I now understand why my uncle, Milton B. Olive II, told his son, Milton Lee Olive III, to go back to school, get a job or join the military. You see, Skipper, as my family called him, had dropped out of school in Chicago and had gone to Mississippi to help the Freedom Fighters register blacks to vote.
Skipper’s dad was afraid that the KKK would kill his only child so he ordered him back home. After all, it was ten-years since Emmitt Till’s heinous murder took place in Money, Miss, and Uncle Olive didn’t want his son to be another statistic.
That was why Skipper’s father, who had given his son three choices to make, was in total shock when he learned about the death of his highly-decorated son who had chosen to die in order to save four of his comrades, two blacks and two whites.  Skipper spotted a live grenade, placed it on his stomach allowing the device to explode. Little did Uncle Milton know his son would become a military statistic?
So you see all of these modern day voter registration schemes like requiring ID that were fueled by the GOP are designed to roll back the clock on Civil Rights. Now, we have the U.S. Supreme Court poised to vote on whether we need a Section 5 of the Voting Rights Act, which is in effect until 2031, or not because they think we are living in a post-racial era. Section 5 prevents certain states, mostly in the South, from changing voting procedures prior to getting federal approval.
Don’t fall asleep at the switch and wake up too late to hit a brick wall because that is where the black community is going.

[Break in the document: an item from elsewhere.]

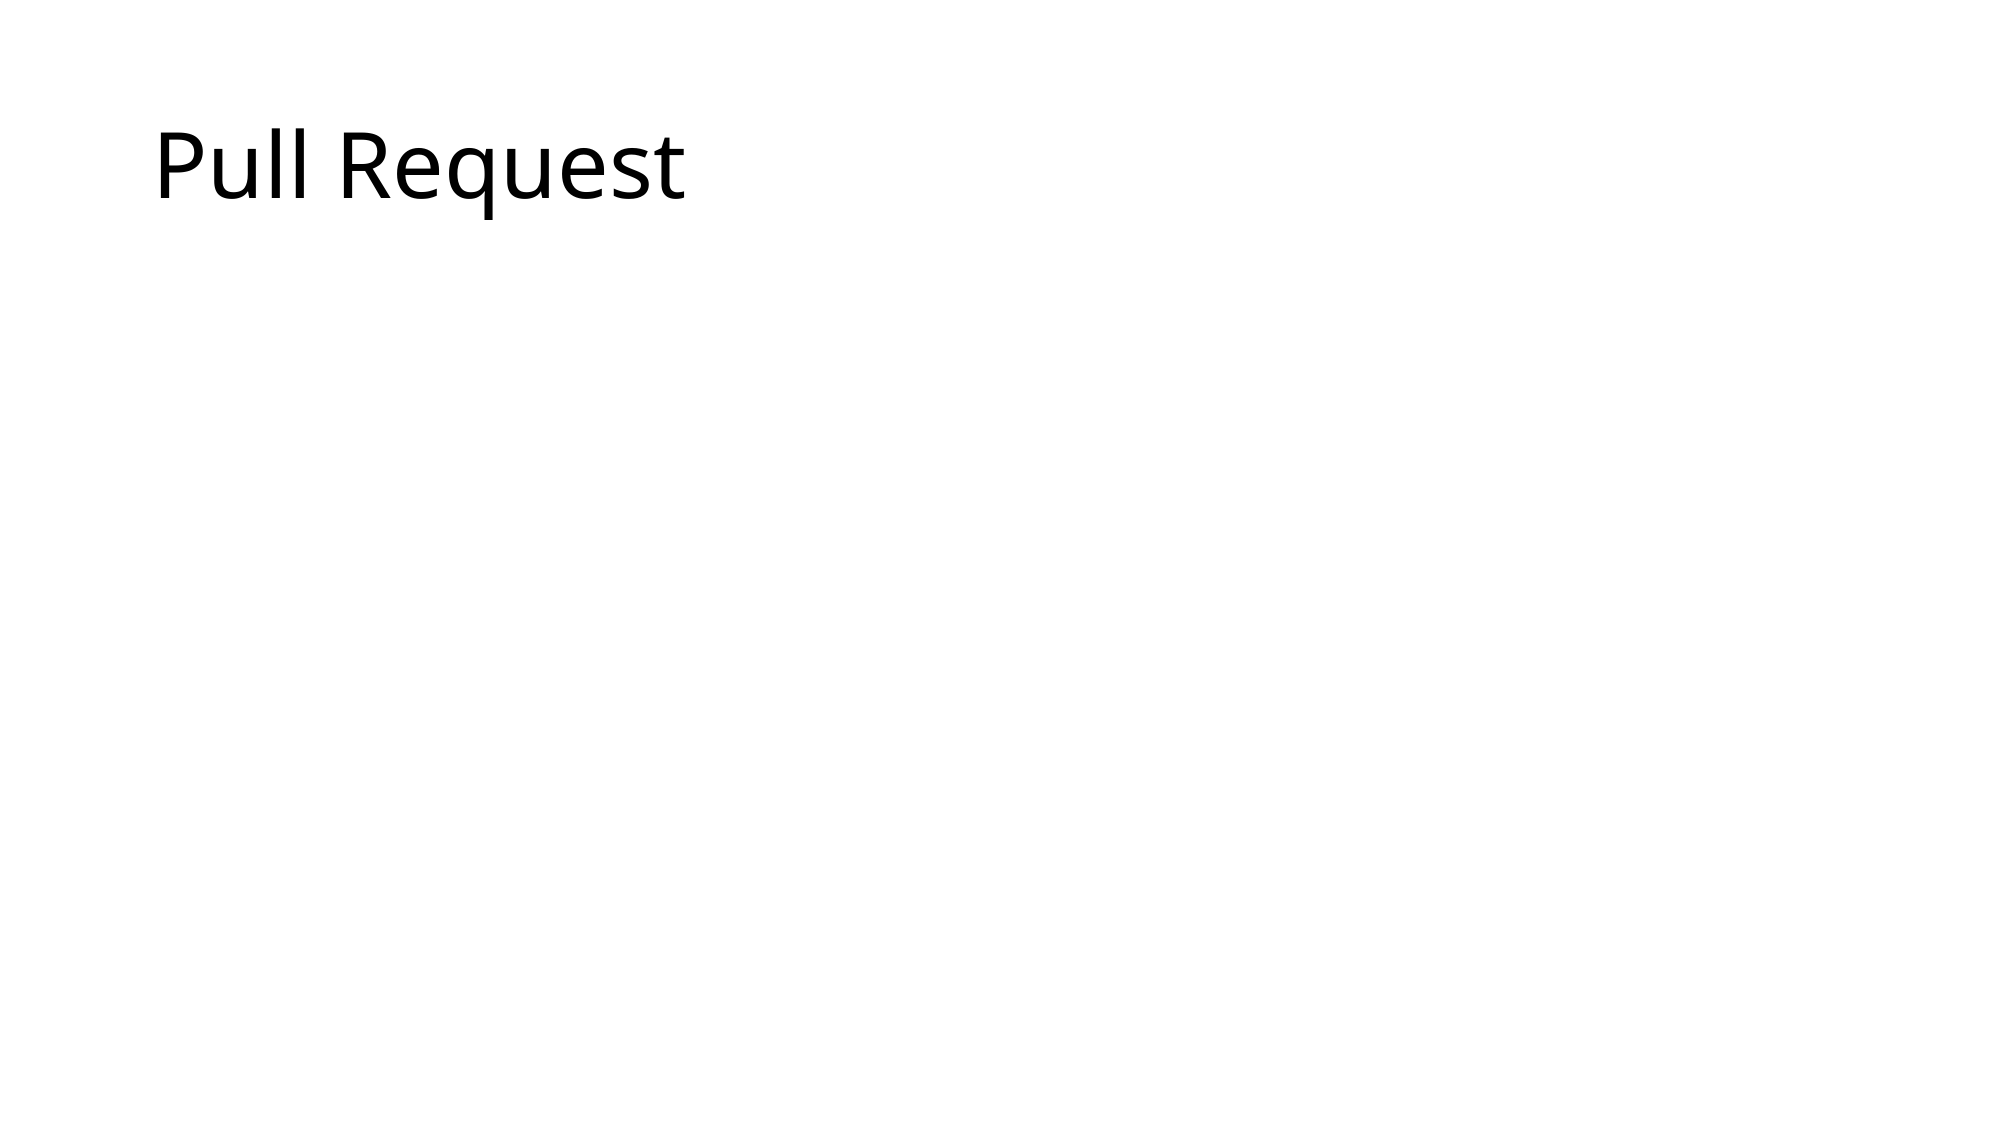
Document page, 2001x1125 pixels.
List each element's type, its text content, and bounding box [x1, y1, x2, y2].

Each has to take the responsibility to fight against internal and external violence, to hold elected officials accountable remain united and encourage each other to exercise his or her right to vote. There has to be a civil bonding and a rebirth of brotherhood in the black community for without, we all will die physically and psychologically.
So, 48-years-ago today, Alabama cops beat and tear gassed African Americans and whites fighting for the right to vote. Where are you today or do you care about your brother?